▶ **RECORDS SUPPLIED**
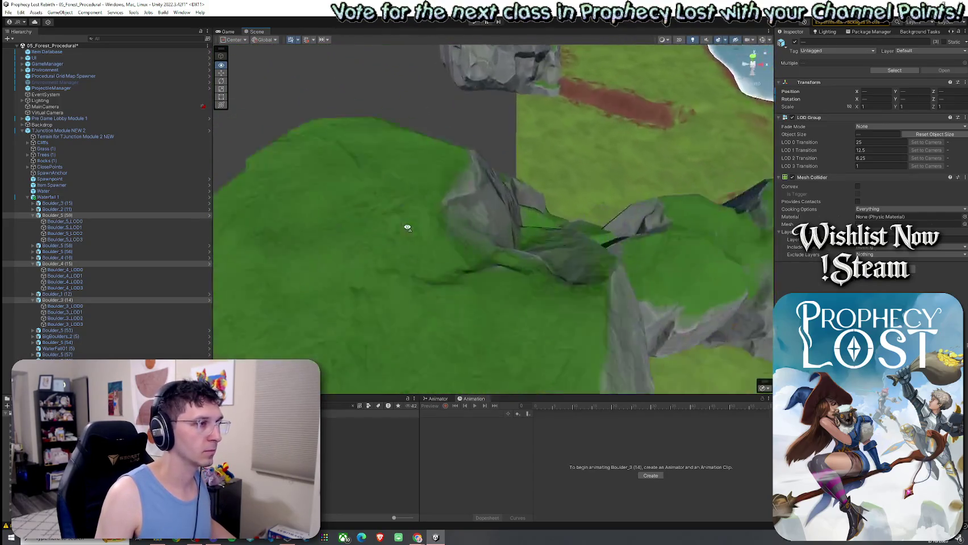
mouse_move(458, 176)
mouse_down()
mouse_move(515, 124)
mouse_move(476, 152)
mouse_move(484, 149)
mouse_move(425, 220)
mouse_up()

---

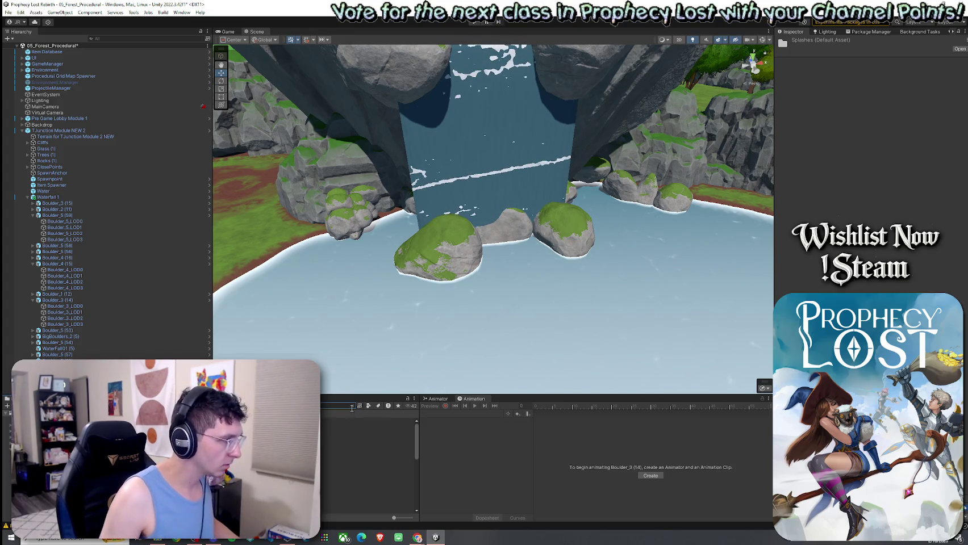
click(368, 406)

* * *

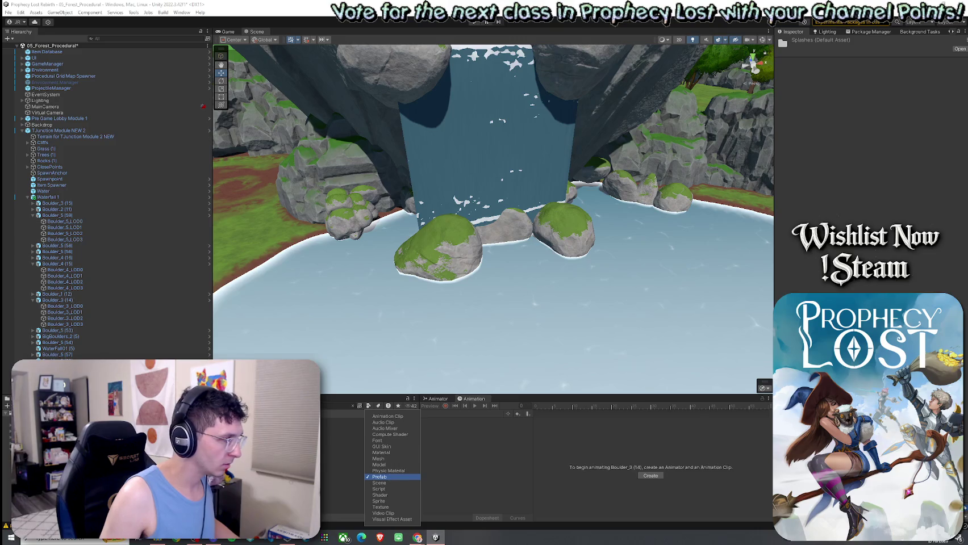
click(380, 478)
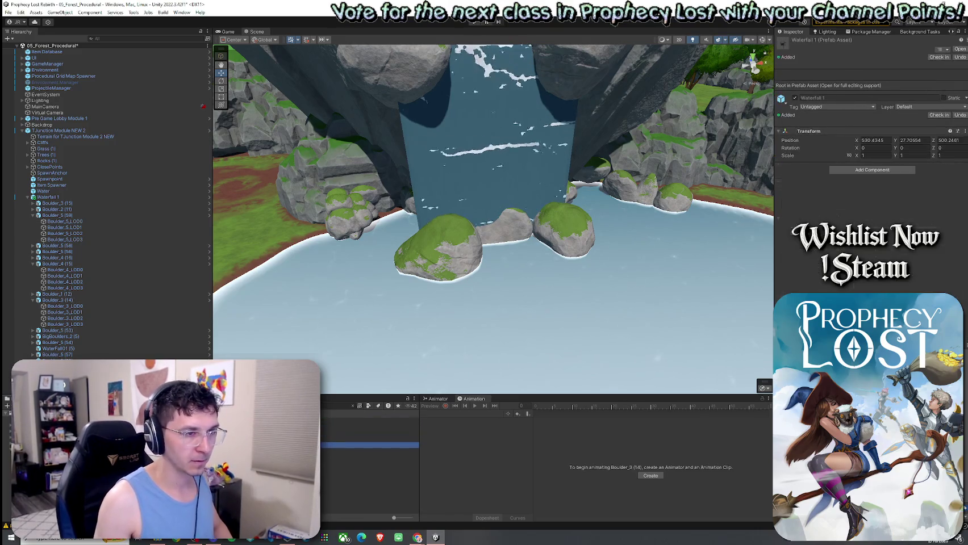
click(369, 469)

▶ **REQUIRED WORK**
Line count for the string "click": work it out from the records above and reply with the number alone.

▶ **RESPONSE BOX**
3